**Passage**
--- Start ---

# Appendix B - `pandas`

Unfamiliar with data analysis in Python? Here's a crash course in `pandas`,
[the preeminent Python library for data munging](http://pandas.pydata.org/).

This appendix was written in Pweave markdown. You can view the source [over in
`examples/`](examples/analyses/pandas.mdw), and the command for compiling to
markdown [in the Makefile](Makefile).

<< python >>=
import pweave

# Allow long lines in code chunks
pweave.rcParams["chunk"]["defaultoptions"].update({
    'wrap': False,
})

import pandas as pd  # pd is canonical shorthand for pandas
from tabulate import tabulate

from sqlalchemy import create_engine

# Connect to our example database (built in the Makefile)
DB_OPTS = dict(
    user='postgres',
    host='localhost',
    pw='',
    port=5432,
    name='libraries'
)

DB_FMT = 'postgresql://{user}:{pw}@{host}:{port}/{name}'
DB_CONN = DB_FMT.format(**DB_OPTS)

--- End ---

**Data records**
--- Start ---

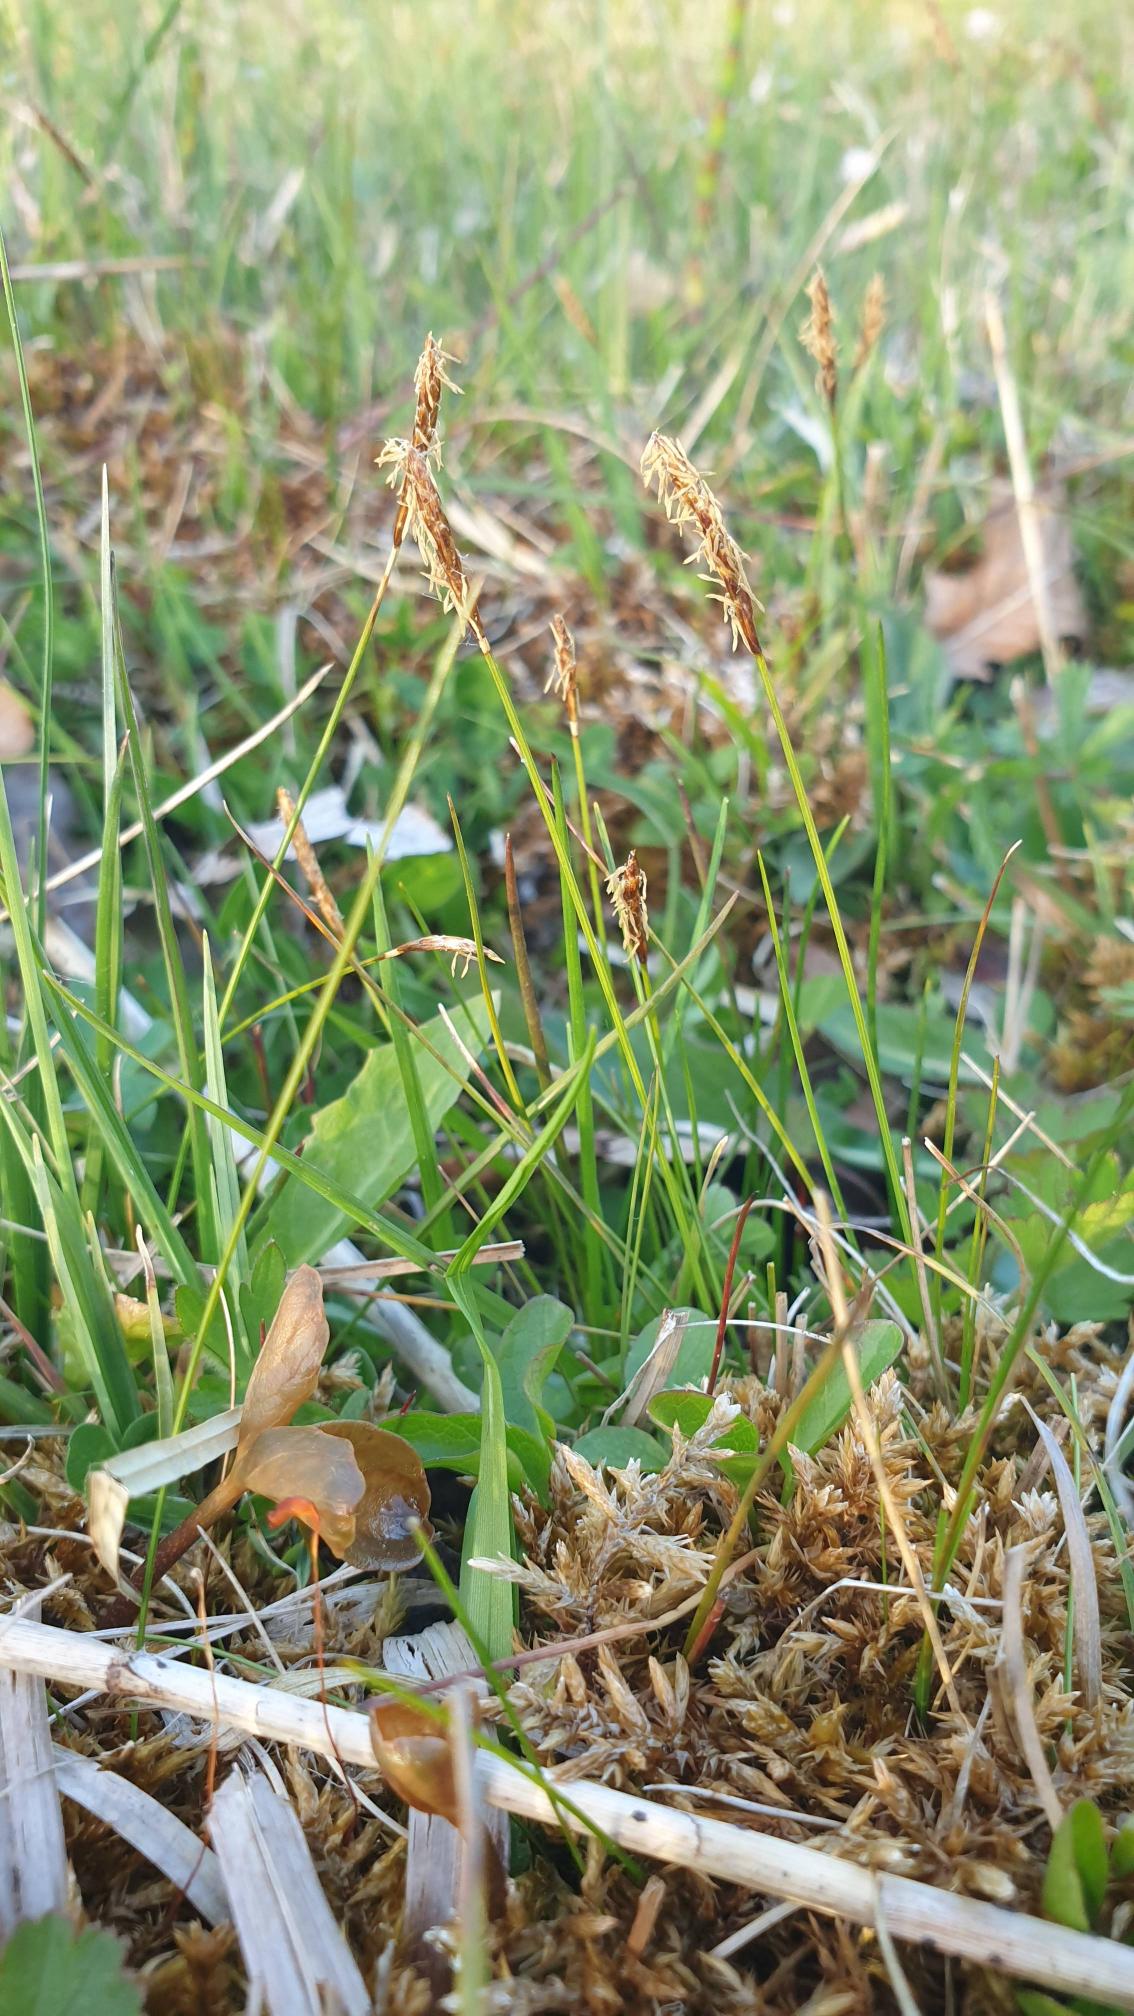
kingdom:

--- End ---
--- Start ---

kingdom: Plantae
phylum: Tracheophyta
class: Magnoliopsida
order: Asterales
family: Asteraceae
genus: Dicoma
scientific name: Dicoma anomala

--- End ---
--- Start ---

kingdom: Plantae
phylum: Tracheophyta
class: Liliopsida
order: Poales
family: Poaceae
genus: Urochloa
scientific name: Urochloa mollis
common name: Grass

--- End ---

**Set tasks**
a. In the pandas appendix, what does setting 'wrap' to False in the Pweave chunk options accomplish?
b. Do the following statements agree with the pandas appendix? Answer yes or no for each, and quote the deciding words. (i) The appendix was written in Pweave markdown. (ii) The database connection uses port 5432. (iii) The example database is named "pandas".

**Full solutions**
a. It allows long lines in code chunks. The comment directly above the setting says so: "Allow long lines in code chunks."

b.
(i) Yes: "This appendix was written in Pweave markdown."
(ii) Yes: "port=5432"
(iii) No: "name='libraries'"